Your conflating to different things here. Yes, the evidence shows that if you pick any Muslim in America at random, including the one who lives next door to you, the odds overwhelmingly favor that that person is NOT a terrorist. We agree on that. And that comports perfectly with what I’ve been saying all along—there is a small subset of Muslims that are terrorists. But, if you are tasked with stopping Islamic extremist terrorism in the U.S., the odds are 100% that that person will be found in the subset of the American population who identify as Muslim. Now, I do agree with your last sentence, that one would need to focus on things other than just the fact that one is Muslim. I’ve never claimed otherwise.
Nope. As I said above, it assures that your first filtering captures all possible Islamic terrorists. As I also mentioned above, even what we both view as probably a very good filter—travel to the Middle East—would miss those who haven’t traveled there.
:rolleyes: Do you really think tossing out ad hominems is helpful to your argument? Wrong or right, at the very least I have demonstrated that I have reason backing my position. In fact, my position is more scientifically valid than yours, as my first filtering has a greater likelihood of capturing all those we seek to identify in the subset.
Now if you did it to get a cheer from the cheap seats, I’m sure that will happen, so, well done!:rolleyes:
Not if you’ve got a limited amount of time and resources. Using a filter that’s so coarse that only a tiny percentage of the people it applies to are actually in the subset of people you’re looking for is not an efficient search strategy.
Like I said, for example, if you’re looking for a beautiful female model, you don’t start by compiling a list of all females and then applying further filters to it. You skip the superfluous first filter and go straight to looking for the much smaller subset of people who have the specific characteristics you’re interested in.
Yes, if you started out by compiling a list of all females and then filtering that list for beautiful models, you could be theoretically more certain that you couldn’t possibly miss any of your potential search targets. But no sane person would actually conduct the search that way, because it’s so grossly inefficient.
Likewise, if you’re looking for radical-extremist Islamist terrorists, it just doesn’t make practical sense to start with a top-level search filter as broad and vague as “Muslim”. Such a tiny proportion of Muslims are terrorists that applying such a broad filter is going to waste much more time in your search than it saves.

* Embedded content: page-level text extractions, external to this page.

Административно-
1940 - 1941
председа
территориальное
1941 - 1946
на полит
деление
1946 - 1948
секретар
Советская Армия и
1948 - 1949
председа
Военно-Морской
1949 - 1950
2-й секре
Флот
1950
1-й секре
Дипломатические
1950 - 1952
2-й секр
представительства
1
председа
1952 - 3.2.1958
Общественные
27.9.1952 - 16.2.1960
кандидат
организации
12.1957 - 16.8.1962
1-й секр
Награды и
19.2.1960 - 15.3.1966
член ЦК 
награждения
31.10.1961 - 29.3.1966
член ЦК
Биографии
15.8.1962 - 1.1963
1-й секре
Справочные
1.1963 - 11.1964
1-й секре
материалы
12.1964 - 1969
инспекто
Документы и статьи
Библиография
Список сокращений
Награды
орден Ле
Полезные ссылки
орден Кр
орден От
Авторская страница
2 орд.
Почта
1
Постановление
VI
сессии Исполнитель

AFAICT, there are only two reasons to defend such an inefficient practice: either because one is obsessed with the abstract ideal of a completely infallible filter to the point of ignoring all practical considerations of efficiency and resource limitations, or else because one is looking for an excuse to express negative sentiments about Islam as a whole, rather than just about particular radical violent subcategories of Islam.

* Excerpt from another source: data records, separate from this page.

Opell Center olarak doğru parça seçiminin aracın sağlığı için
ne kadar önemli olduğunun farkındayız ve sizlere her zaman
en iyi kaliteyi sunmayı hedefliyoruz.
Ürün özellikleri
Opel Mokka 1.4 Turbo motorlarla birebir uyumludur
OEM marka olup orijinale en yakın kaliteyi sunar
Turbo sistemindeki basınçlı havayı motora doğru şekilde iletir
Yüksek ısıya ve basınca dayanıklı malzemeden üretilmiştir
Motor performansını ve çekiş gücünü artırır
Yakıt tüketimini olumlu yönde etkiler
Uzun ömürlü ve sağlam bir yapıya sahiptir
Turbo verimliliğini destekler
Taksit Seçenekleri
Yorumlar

As you’ve seen from my earlier posts, I’m not in any hurry to assume you’re bigoted, and I’ve explicitly resisted suggestions to that effect. But if you go on advocating a critical stance towards Islam as a whole that simply makes no practical sense in the context in which you advocate it (i.e., terrorism prevention), then you can’t be surprised if people start trying to explain your puzzling and apparently irrational behavior by inferring ulterior motives on your part.